Pour l’instant toutefois, tout semble bien se passer pour Ares. Au troisième trimestre, son chiffre d’affaires a bondi de 67 % sur un an pour atteindre 1,7 milliard de dollars. Les commissions de gestion ont progressé de 29 %, tandis que les commissions de performance (liées au dépassement des objectifs de rendement des fonds) ont doublé.

Des chiffres impressionnants, un avenir prometteur

Le résultat net attribuable à Ares Management a explosé, en hausse de 144 %. L’activité secondaries s’est particulièrement distinguée, avec 74 millions de dollars de bénéfices liés aux commissions, soit une progression de 167 % par rapport à la même période de l’an dernier.

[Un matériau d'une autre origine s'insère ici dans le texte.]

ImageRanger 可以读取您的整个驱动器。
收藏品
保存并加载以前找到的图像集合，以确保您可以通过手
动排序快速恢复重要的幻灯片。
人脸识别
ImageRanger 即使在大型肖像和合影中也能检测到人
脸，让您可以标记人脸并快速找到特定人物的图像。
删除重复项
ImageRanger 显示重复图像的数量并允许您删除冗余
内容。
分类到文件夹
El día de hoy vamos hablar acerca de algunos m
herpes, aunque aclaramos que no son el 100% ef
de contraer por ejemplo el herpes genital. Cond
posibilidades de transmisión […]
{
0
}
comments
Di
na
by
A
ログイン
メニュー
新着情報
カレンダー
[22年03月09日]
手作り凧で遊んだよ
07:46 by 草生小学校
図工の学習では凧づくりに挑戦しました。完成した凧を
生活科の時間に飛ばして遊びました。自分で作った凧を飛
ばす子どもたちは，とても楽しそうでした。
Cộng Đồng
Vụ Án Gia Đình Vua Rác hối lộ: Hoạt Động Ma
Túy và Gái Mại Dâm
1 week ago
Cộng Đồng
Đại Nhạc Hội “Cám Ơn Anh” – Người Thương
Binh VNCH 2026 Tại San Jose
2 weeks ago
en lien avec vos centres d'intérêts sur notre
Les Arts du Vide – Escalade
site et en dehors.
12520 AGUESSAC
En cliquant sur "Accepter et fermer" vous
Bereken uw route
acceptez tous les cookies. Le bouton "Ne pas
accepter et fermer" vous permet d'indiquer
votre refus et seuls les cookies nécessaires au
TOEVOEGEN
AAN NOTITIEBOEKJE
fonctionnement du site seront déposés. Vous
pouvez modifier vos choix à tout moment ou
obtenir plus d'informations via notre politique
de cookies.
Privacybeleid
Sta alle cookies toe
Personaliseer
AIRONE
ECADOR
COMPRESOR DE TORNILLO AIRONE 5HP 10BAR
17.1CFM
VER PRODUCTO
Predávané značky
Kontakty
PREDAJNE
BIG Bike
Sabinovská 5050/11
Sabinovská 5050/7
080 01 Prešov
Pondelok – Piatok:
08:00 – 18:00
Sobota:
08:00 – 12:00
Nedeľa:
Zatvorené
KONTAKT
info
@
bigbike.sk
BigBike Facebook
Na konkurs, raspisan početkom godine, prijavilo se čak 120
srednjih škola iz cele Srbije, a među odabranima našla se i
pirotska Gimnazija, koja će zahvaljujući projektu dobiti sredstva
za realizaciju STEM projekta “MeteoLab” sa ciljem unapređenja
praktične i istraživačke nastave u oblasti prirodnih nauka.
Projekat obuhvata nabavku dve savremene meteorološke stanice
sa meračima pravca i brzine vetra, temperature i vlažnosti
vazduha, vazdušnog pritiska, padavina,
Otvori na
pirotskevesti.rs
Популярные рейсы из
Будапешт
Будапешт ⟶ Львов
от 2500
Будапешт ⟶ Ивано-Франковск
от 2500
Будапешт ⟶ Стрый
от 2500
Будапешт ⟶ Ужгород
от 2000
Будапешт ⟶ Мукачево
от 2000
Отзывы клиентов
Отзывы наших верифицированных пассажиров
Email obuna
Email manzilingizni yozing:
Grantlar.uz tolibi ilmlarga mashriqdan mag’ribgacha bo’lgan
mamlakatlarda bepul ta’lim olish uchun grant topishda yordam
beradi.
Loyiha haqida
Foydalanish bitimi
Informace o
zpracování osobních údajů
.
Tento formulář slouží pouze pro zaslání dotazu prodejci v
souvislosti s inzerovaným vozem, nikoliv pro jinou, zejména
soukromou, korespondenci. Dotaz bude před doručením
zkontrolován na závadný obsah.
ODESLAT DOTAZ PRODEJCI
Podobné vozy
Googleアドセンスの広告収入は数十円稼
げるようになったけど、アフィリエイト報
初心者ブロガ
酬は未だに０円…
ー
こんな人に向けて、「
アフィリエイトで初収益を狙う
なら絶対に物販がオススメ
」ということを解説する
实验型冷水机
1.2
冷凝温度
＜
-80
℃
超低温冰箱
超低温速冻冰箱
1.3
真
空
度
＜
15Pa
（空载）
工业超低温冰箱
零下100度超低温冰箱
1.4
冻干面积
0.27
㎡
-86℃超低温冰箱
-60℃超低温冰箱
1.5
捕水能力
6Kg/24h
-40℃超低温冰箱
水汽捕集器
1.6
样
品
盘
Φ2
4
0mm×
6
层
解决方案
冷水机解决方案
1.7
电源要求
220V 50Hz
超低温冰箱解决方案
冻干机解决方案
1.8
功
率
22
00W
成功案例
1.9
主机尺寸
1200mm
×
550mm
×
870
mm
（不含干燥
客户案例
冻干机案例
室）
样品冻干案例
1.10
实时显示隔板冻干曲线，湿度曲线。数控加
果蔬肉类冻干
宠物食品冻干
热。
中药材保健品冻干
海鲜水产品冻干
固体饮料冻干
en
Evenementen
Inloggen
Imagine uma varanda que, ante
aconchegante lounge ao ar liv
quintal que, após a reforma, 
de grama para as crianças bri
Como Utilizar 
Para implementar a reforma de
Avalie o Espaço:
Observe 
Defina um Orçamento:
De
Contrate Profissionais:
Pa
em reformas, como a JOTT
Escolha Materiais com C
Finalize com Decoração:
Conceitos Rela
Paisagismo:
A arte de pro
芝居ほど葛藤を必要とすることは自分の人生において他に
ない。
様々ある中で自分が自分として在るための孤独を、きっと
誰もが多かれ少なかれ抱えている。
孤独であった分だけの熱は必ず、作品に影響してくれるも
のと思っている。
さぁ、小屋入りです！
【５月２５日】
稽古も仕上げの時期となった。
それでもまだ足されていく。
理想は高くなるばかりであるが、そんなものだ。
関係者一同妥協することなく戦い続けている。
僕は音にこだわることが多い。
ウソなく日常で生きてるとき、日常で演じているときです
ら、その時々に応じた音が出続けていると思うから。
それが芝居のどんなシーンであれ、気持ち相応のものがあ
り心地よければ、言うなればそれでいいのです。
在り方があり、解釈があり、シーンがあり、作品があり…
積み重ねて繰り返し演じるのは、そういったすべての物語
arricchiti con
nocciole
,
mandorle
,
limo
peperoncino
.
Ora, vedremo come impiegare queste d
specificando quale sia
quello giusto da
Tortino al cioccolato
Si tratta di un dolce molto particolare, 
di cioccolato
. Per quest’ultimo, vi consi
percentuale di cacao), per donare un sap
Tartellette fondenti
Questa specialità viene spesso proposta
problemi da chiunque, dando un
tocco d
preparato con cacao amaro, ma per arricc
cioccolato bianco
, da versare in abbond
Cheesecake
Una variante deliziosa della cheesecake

Au cours des neuf premiers mois de l’année, Ares a levé 49,1 milliards de dollars auprès des investisseurs et déployé 100 milliards de dollars en investissements. « Compte tenu de nos inquiétudes concernant la collecte de capitaux, les investissements et l’incertitude accrue quant à la croissance économique, ce sont clairement des éléments positifs », a écrit l’analyste de Morningstar Greggory Warren.

Quels sont donc les domaines porteurs pour l’avenir d’Ares ? Les experts s’attendent à une forte hausse des investissements des particuliers dans les actifs alternatifs au cours des prochaines années, ces derniers recherchant des rendements plus élevés. Cela joue en faveur d’Ares, qui propose des véhicules d’investissement aux particuliers depuis plus de 20 ans.

« Ce qui a changé aujourd’hui, c’est la qualité du produit, son ampleur, et l’investissement que nous avons réalisé dans le service associé à ces produits », a expliqué Arougheti à CNBC.

Il semble donc qu’Ares évolue désormais dans la même cour que ses grands concurrents.